Recent events on the international arena point to a potential global power shift. On October 5th, the OPEC+ countries announced that they will cut oil production and hence export to the West due to oil price deficit. At the U.N. rights council on October 6th the Western-led motion on human rights abuses by China against Uyghurs was rejected after 19 votes against and 11 abstentions. Several were Muslim countries.
The decisions bring future implications for global human rights and energy security. Oil production cuts have especially been met by frustration and partly due to the ongoing energy crisis in Europe, partly due to indications that Middle eastern countries are moving closer towards Russia and China at the expense of their Western relations.
Further, as the United States is signalling a potential withdrawal from the Yemen conflict, Russia and China may utilise the vacuum and enhance their relations with the UAE and Saudi Arabia. Hence, a potential power shift is evident in which authoritarian states develop closer ties distancing themselves from the U.S. and where Europe, struggling from energy shortage, will constitute a severe vulnerability in Western alliances.
KJ1: It is highly likely that Russia, China, and Iran will develop closer ties in the next 12 months.
- On August 31st 2000 Chinese troops were present as the Russian military drill Vostok 2022 started [source].
- During 2022 the trade between China and Russia has increased by around 30% [source].
- According to Western intelligence officials Iran has exported military equipment to Russia as well as offered financial assistance [source].
- In February of 2022, Russia and China proclaimed the prospects for future cooperation. Xi Jinping stated that Russian and Chinese cooperation has “no limits”.
- In March numbers showed that China’s import of Iranian oil had reached an all-time high [source].
- Russia is currently dependent on Chinese technology and electronic components for the aerospace industry.
- On September 15th Iran signed a memorandum to join the Shanghai Cooperation Organisation [source].
On October 17th several cities in Ukraine were targeted by the Iranian made “kamikaze drones” Shahed 136 [source].
- On October 18th Iranian military advisors were reportedly visiting a Russian military base in occupied Crimea [source].
KJ2: It is likely that Saudi Arabia and the UAE will distance themselves from the U.S. in the next 12 months.
- The U.S. Biden administration has ended its support of Saudi Arabia’s offensive operations in Yemen [source].
- According to U.S. intelligence services, Saudi Arabia started manufacturing ballistic missiles with Chinese support in 2021 [source].
- In December 2021 the UAE suspended its agreement with the U.S. to buy F35 fighter jets. The decision came as a reaction to U.S. attempts to limit UAE import of Chinese technology [source].
- On February 23rd the UAE announced its intention to buy Chinese L15 fighter jets [source].
- On June 2nd Sergej Lavrov announced that the Gulf Cooperation Council will not impose sanctions on Russia [source].

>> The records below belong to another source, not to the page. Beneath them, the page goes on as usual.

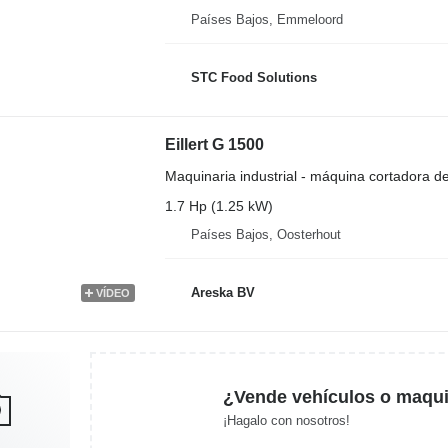
Países Bajos, Emmeloord
STC Food Solutions
Eillert G 1500
Maquinaria industrial - máquina cortadora d
1.7 Hp (1.25 kW)
Países Bajos, Oosterhout
Areska BV
VÍDEO
¿Vende vehículos o maqui
¡Hagalo con nosotros!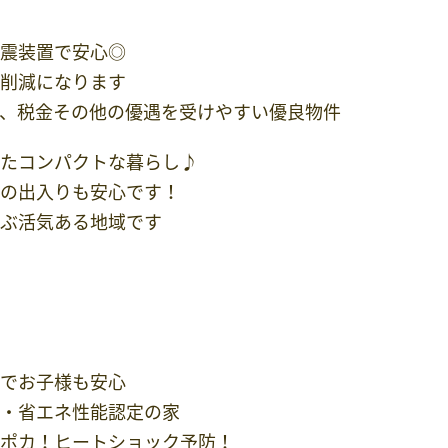
震装置で安心◎
削減になります
、税金その他の優遇を受けやすい優良物件
たコンパクトな暮らし♪
の出入りも安心です！
ぶ活気ある地域です
でお子様も安心
・省エネ性能認定の家
ポカ！ヒートショック予防！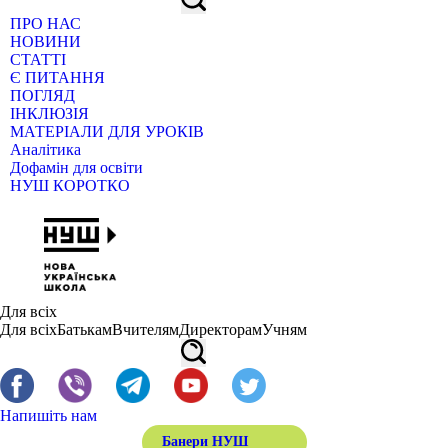
ПРО НАС
НОВИНИ
СТАТТІ
Є ПИТАННЯ
ПОГЛЯД
ІНКЛЮЗІЯ
МАТЕРІАЛИ ДЛЯ УРОКІВ
Аналітика
Дофамін для освіти
НУШ КОРОТКО
Для всіх
Для всіх
Батькам
Вчителям
Директорам
Учням
Напишіть нам
Банери НУШ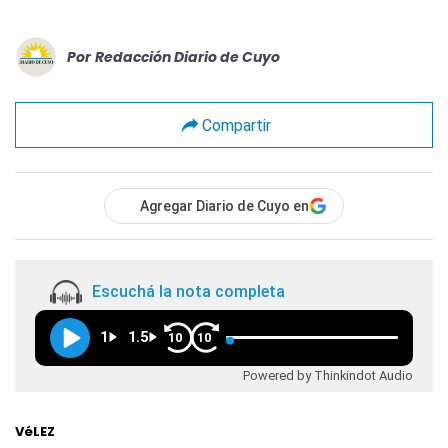
Por
Redacción Diario de Cuyo
Compartir
Agregar Diario de Cuyo en
Escuchá la nota completa
1
1.5
10
10
Powered by Thinkindot Audio
VéLEZ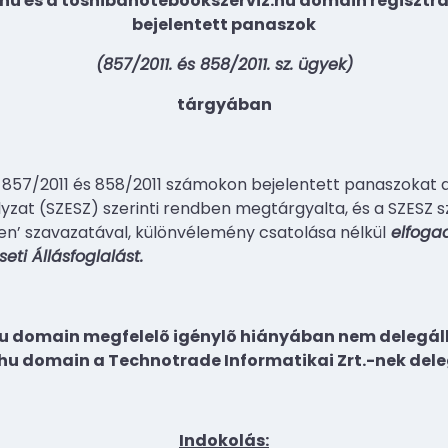
.hu és a toshibanotebookszerviz.hu domain regisztr
bejelentett panaszok
(857/2011. és 858/2011. sz. ügyek)
tárgyában
 857/2011 és 858/2011 számokon bejelentett panaszokat 
ályzat (SZESZ) szerinti rendben megtárgyalta, és a SZESZ s
en’ szavazatával, különvélemény csatolása nélkül
elfogad
eti Állásfoglalást.
hu domain megfelelõ igénylõ hiányában nem delegál
hu domain a Technotrade Informatikai Zrt.-nek del
Indokolás:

- On July 13th the Iranian foreign ministry announced that talks with Saudi Arabia, pointing towards normalisation, will continue [source].
- On August 21st the UAE announced upgraded ties with Iran as their ambassador was to return to Tehran after 6 years [source].
- On October 5th the OPEC+ announced to cut its oil production by 2 million barrels per day. The decision was met by U.S. accusations on Saudi Arabia of aiding Russia [source].
- On October 6th, the UAE voted “no” on a U.N. motion condemning China’s treatment of its Uyghur minority [source].
- On October 7th the U.S. imposed sanctions on the Chinese chip industry severely harming China’s aviation development [source].
On October 11th the UAE president Sheikh Mohamed bin Zayed al-Nahyan met Vladimir Putin. The purpose of the meeting was to discuss “friendly relations” alongside “regional and international issues and developments of common interest” [source].
KJ3: It is highly likely that Western states will increasingly look to the Middle East for oil and gas supplies in the next 12 months.
- Several European countries has been phasing out nuclear power making them vulnerable to energy disturbances. Among them are Belgium, Germany, Spain and Switzerland [source].
- There are currently 29 operational Liquified Natural Gas (LNG) terminals in Europe and an additional 33 under construction [source].
- In early May the UAE started shipments of crude oil to Europe, the first such shipment in two years [source].
- On May 4th, Ursula von der Leyen announced a proposal to gradually phase out Russian oil and gas over a six month period to run in the latter half of 2022 [source].
- On June 15th the EU, Egypt and Israel signed a memorandum of understanding to boost LNG exports to Europe [source].
- On September 24th, German Chancellor Olaf Scholz visited Saudi Arabia, the UAE and Qatar to discuss import of LNG [source].
- After the OPEC+ oil production cuts on October 5th, the U.S. president Biden has released the country’s oil reserve to balance price levels [source].
- Saudi Arabia has raised the oil prices for U.S. exports after accusations of OPEC+ siding with Russia [source]. On September 7th Saudi Arabia cut crude oil prices to Europe by $4 per barrel [source].
- On October 11th Israel made an agreement with Lebanese Hezbollah which is expected to enable LNG shipments to Europe [source].
- Europe has been forced to find alternative energy sources due to Russian gas cuts. On October 18th dozens of cargo ships carrying Liquified Natural Gas were circling off the coasts of Spain. Due to a lack of “regasification” capacity the ships were unable to unload its cargo, pointing to the high demand [source].